• _Information supplied_:
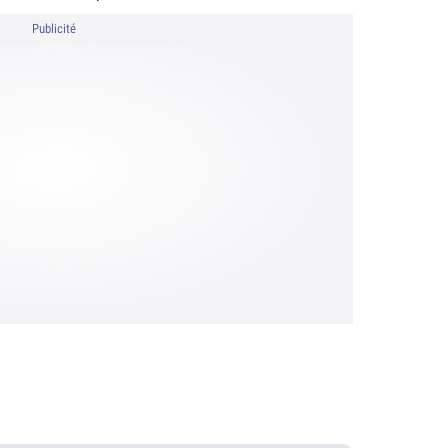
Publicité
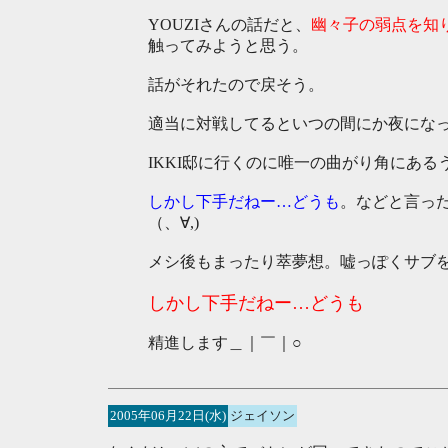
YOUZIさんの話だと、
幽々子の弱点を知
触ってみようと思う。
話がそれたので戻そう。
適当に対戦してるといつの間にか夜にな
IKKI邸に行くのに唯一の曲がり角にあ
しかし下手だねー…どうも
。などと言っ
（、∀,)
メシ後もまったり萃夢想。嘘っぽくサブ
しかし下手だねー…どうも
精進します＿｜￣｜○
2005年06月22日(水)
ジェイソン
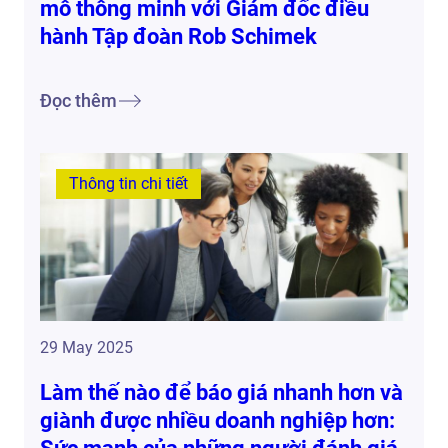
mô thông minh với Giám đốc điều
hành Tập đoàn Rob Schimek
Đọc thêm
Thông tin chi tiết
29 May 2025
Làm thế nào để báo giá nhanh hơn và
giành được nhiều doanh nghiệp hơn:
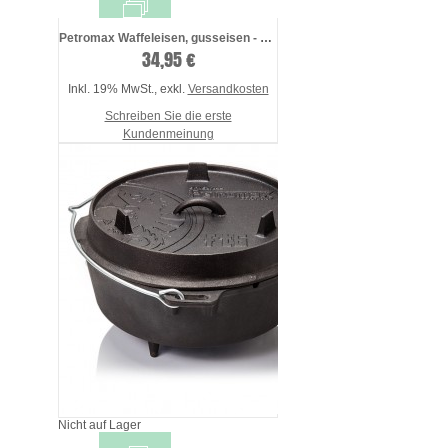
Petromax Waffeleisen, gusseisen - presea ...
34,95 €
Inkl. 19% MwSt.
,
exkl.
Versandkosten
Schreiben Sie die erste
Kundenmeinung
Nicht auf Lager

--

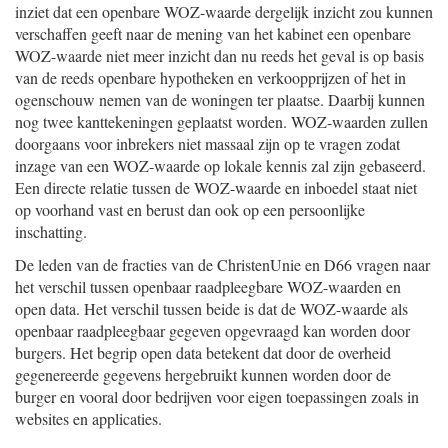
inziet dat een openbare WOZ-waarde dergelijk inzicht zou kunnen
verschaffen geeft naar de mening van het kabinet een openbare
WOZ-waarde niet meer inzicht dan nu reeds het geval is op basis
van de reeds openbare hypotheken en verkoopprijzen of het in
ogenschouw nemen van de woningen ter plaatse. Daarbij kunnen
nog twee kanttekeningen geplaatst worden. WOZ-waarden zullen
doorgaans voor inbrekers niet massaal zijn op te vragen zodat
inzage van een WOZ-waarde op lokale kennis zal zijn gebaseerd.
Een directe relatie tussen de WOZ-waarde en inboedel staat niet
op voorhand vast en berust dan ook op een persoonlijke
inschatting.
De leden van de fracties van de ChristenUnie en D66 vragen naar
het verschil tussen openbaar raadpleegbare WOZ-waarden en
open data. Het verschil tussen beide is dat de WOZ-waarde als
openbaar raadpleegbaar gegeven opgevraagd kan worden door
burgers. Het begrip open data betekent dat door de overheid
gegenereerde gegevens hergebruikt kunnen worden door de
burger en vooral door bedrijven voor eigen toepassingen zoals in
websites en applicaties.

• _Task item_:
Copy nothing but the lines above that run from the one with "hành Tập đoàn Rob Schimek" to the one with "Nicht auf Lager", ends included; pictures stay out.

• _Response to the task_:
hành Tập đoàn Rob Schimek
Đọc thêm
Thông tin chi tiết
29 May 2025
Làm thế nào để báo giá nhanh hơn và
giành được nhiều doanh nghiệp hơn:
Petromax Waffeleisen, gusseisen - presea ...
34,95 €
Inkl. 19% MwSt.
,
exkl.
Versandkosten
Schreiben Sie die erste
Kundenmeinung
Nicht auf Lager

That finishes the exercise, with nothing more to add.